### WHAT THE TASK REQUIRES:
Nothing in the data may be altered, so output all of it exactly.
========
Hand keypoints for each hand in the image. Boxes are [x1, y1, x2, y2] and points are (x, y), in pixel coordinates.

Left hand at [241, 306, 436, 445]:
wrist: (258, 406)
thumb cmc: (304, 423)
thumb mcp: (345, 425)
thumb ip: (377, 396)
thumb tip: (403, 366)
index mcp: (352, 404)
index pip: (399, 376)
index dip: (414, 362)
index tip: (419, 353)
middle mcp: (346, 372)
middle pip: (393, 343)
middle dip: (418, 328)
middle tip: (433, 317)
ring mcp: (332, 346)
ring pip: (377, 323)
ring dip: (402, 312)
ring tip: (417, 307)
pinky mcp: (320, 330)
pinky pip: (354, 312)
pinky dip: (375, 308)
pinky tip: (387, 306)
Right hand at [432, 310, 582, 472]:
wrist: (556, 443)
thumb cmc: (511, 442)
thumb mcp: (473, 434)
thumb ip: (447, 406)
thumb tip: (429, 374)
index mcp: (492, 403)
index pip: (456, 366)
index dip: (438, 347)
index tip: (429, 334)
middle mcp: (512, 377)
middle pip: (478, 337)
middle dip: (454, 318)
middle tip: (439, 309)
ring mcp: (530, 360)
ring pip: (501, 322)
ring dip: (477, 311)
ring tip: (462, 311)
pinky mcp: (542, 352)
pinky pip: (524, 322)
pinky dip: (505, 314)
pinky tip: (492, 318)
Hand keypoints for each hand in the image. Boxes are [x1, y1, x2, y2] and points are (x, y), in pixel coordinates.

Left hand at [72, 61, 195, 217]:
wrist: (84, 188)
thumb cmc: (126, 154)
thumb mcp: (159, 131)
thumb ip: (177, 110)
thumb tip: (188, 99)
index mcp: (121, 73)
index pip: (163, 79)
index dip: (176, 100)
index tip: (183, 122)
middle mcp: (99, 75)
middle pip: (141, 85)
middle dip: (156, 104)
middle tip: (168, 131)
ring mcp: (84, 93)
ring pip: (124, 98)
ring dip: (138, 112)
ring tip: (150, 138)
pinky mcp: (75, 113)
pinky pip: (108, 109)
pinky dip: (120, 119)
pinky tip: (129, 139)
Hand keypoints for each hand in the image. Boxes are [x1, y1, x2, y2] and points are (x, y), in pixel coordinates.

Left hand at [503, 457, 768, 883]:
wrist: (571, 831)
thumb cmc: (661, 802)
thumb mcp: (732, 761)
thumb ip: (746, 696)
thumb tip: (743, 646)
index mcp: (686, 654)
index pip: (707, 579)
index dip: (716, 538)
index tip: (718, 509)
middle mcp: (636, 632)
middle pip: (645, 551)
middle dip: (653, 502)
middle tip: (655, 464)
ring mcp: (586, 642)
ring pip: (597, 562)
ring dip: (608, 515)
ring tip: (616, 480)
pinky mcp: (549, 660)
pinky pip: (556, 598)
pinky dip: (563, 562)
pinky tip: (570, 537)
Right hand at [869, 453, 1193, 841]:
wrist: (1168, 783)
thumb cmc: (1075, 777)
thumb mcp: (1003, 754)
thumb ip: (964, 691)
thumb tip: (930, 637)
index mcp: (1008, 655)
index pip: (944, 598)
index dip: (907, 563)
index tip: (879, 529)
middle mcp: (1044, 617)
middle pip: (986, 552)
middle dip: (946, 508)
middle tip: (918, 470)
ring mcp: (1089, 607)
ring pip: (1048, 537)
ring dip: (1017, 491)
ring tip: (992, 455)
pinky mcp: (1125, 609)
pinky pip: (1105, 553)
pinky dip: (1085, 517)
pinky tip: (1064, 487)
========
### EXERCISE OUTPUT:
Hand keypoints for each hand in the image. Boxes are [x1, y1, x2, y2] and points are (x, y), in pixel coordinates.

Left hand at [241, 306, 436, 445]:
wrist: (258, 406)
thumb cmc: (304, 423)
thumb mcp: (345, 425)
thumb ip: (377, 396)
thumb tip: (403, 366)
index mcp: (352, 404)
index pip: (399, 376)
index dip: (414, 362)
index tip: (419, 353)
middle mcp: (346, 372)
middle pip: (393, 343)
middle dip: (418, 328)
middle tip: (433, 317)
ring mcp: (332, 346)
ring pip: (377, 323)
ring dip: (402, 312)
ring tip: (417, 307)
pinky mcp: (320, 330)
pinky pip: (354, 312)
pinky dip: (375, 308)
pinky tip: (387, 306)
Right hand at [432, 310, 582, 472]:
wrist: (556, 443)
thumb cmc: (511, 442)
thumb mcp: (473, 434)
thumb ip: (447, 406)
thumb tip: (429, 374)
index mcp: (492, 403)
index pip: (456, 366)
index dip: (438, 347)
index tip: (429, 334)
middle mcp: (512, 377)
middle pip: (478, 337)
middle dip: (454, 318)
middle tip: (439, 309)
ring mcp: (530, 360)
ring pip: (501, 322)
ring dip: (477, 311)
ring tip: (462, 311)
pinky mcp: (542, 352)
pinky pip: (524, 322)
pinky dip: (505, 314)
pinky tip: (492, 318)
Hand keypoints for each hand in the image. Boxes are [x1, y1, x2, y2] and points are (x, y), in pixel coordinates.

Left hand at [72, 61, 195, 217]:
wrist: (84, 188)
thumb cmc: (126, 154)
thumb mcp: (159, 131)
thumb ip: (177, 110)
thumb tip: (188, 99)
index mcp: (121, 73)
index pip: (163, 79)
index dip: (176, 100)
index tip: (183, 122)
middle mcp: (99, 75)
middle pip: (141, 85)
middle dip: (156, 104)
middle tip: (168, 131)
ring mcp: (84, 93)
ring pip: (124, 98)
ring dip: (138, 112)
ring tip: (150, 138)
pinky mcp: (75, 113)
pinky pip: (108, 109)
pinky dip: (120, 119)
pinky tip: (129, 139)
Hand keypoints for each hand in the image. Boxes are [x1, y1, x2, y2] and points are (x, y), in pixel coordinates.

Left hand at [503, 457, 768, 883]:
wrist: (571, 831)
thumb cmc: (661, 802)
thumb mcp: (732, 761)
thumb ip: (746, 696)
thumb tip: (743, 646)
index mcp: (686, 654)
index pip: (707, 579)
index dip: (716, 538)
index tip: (718, 509)
middle mcp: (636, 632)
middle pip: (645, 551)
middle dip: (653, 502)
middle tip: (655, 464)
ring mcp: (586, 642)
ring pip: (597, 562)
ring dip: (608, 515)
ring tip: (616, 480)
pinky mcp: (549, 660)
pinky pip: (556, 598)
pinky dip: (563, 562)
pinky tip: (570, 537)
Right hand at [869, 453, 1193, 841]:
wrist: (1168, 783)
thumb cmc: (1075, 777)
thumb mcp: (1003, 754)
thumb ip: (964, 691)
thumb tip: (930, 637)
index mcp: (1008, 655)
index pip: (944, 598)
index dip: (907, 563)
index tip: (879, 529)
middle mcp: (1044, 617)
middle pip: (986, 552)
middle dip: (946, 508)
middle tip: (918, 470)
ring mcp: (1089, 607)
ring pip: (1048, 537)
ring dip: (1017, 491)
ring tip: (992, 455)
pinky mcp: (1125, 609)
pinky pip: (1105, 553)
pinky dip: (1085, 517)
pinky tip: (1064, 487)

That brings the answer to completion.